## Exercise details
Wherever a line in the records contains the word "left", return that line.

## Records shown
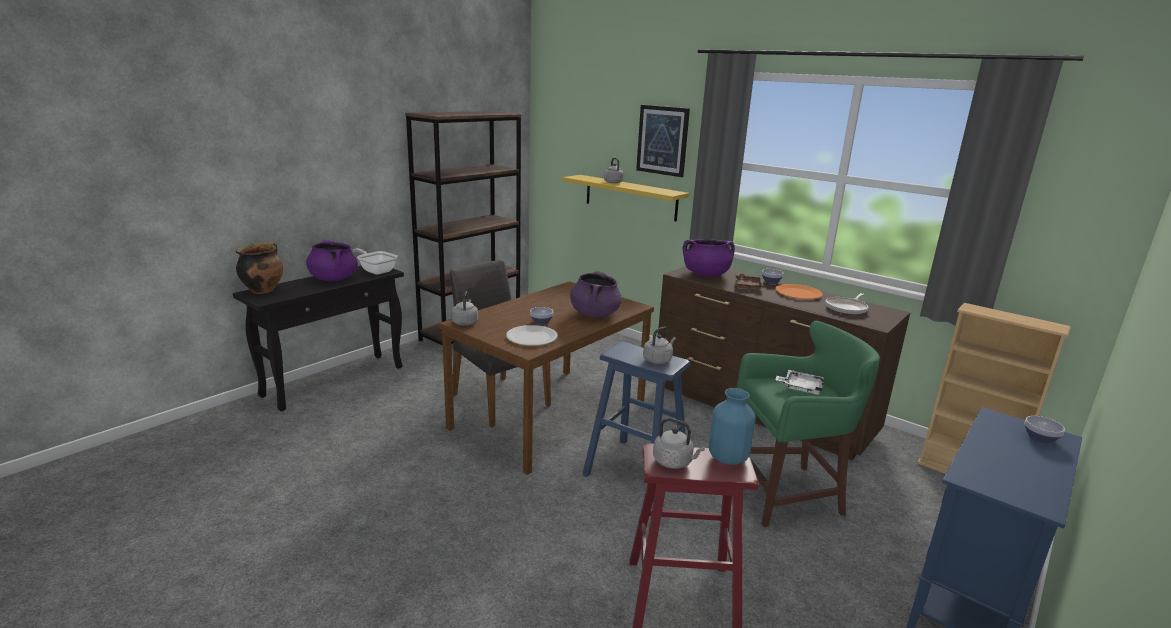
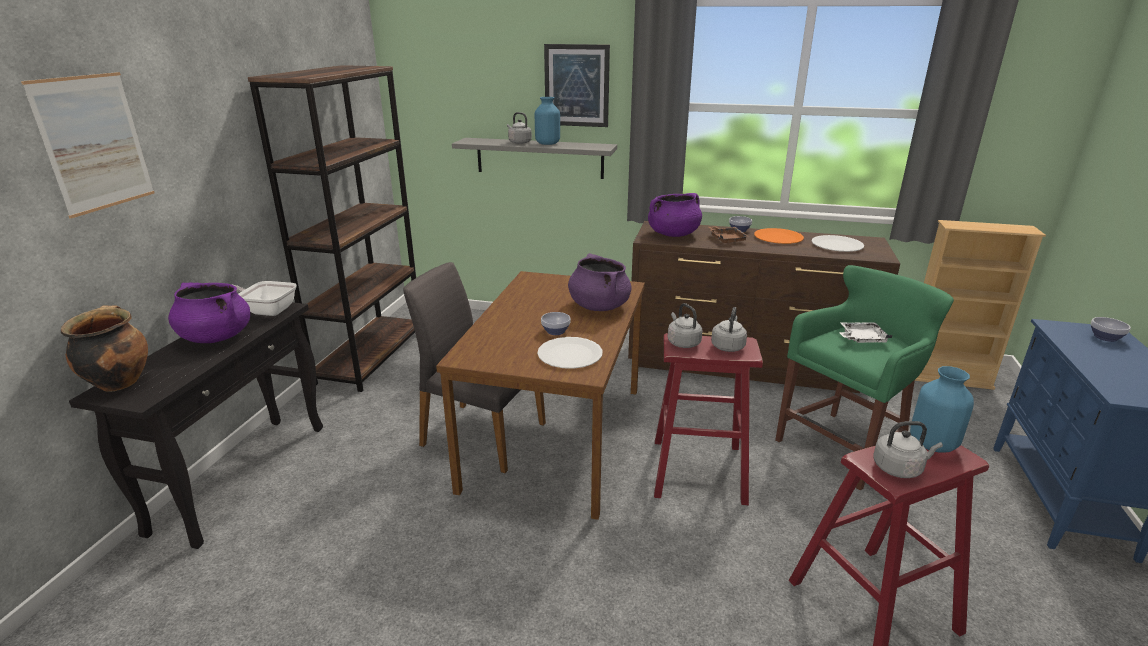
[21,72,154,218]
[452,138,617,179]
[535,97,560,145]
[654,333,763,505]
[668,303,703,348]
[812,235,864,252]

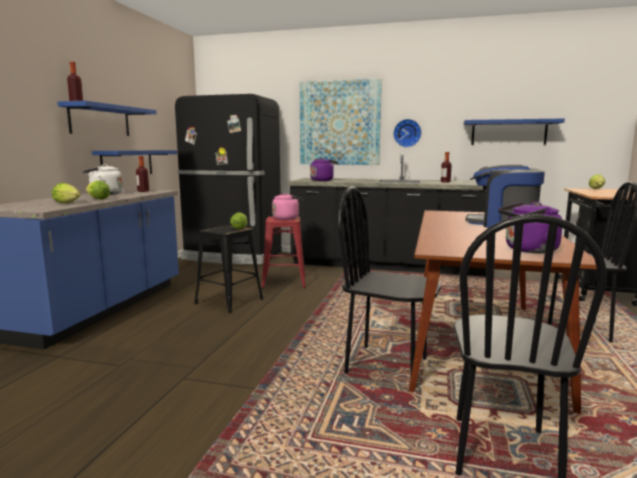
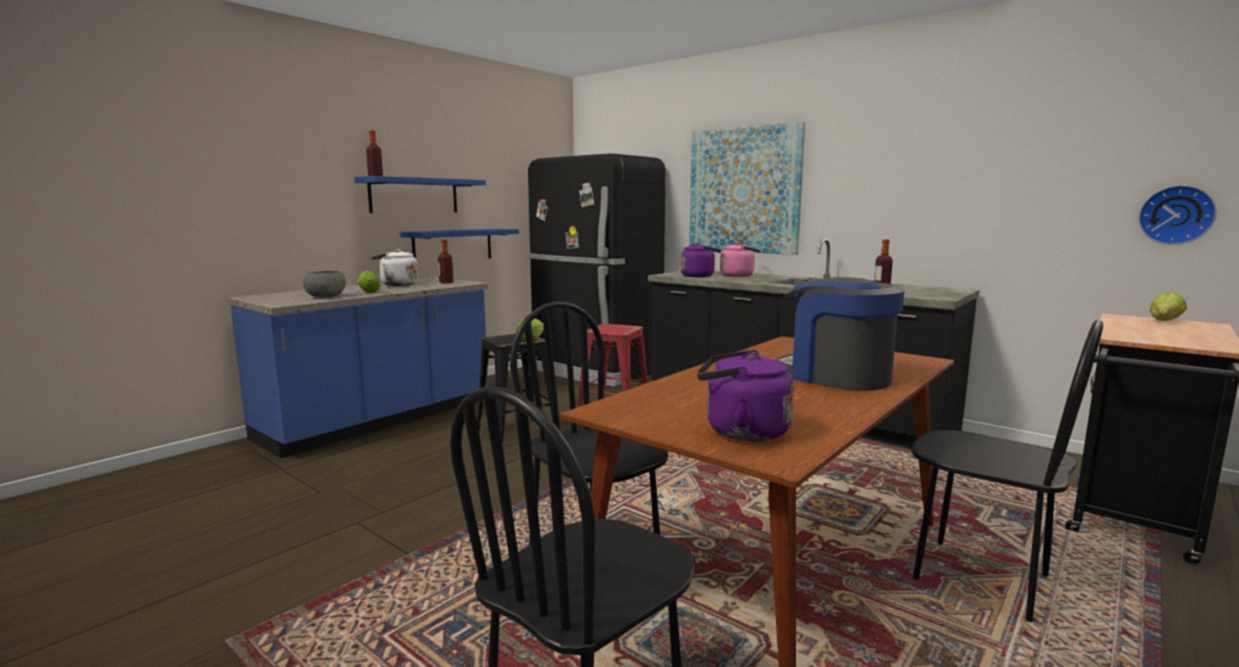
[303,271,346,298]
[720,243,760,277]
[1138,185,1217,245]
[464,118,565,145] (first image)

==

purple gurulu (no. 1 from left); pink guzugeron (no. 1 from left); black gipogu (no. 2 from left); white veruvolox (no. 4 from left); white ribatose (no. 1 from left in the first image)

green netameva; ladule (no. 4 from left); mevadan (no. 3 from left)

## Task solution
purple gurulu (no. 1 from left); pink guzugeron (no. 1 from left); black gipogu (no. 2 from left); white veruvolox (no. 4 from left); white ribatose (no. 1 from left in the first image)
green netameva; ladule (no. 4 from left); mevadan (no. 3 from left)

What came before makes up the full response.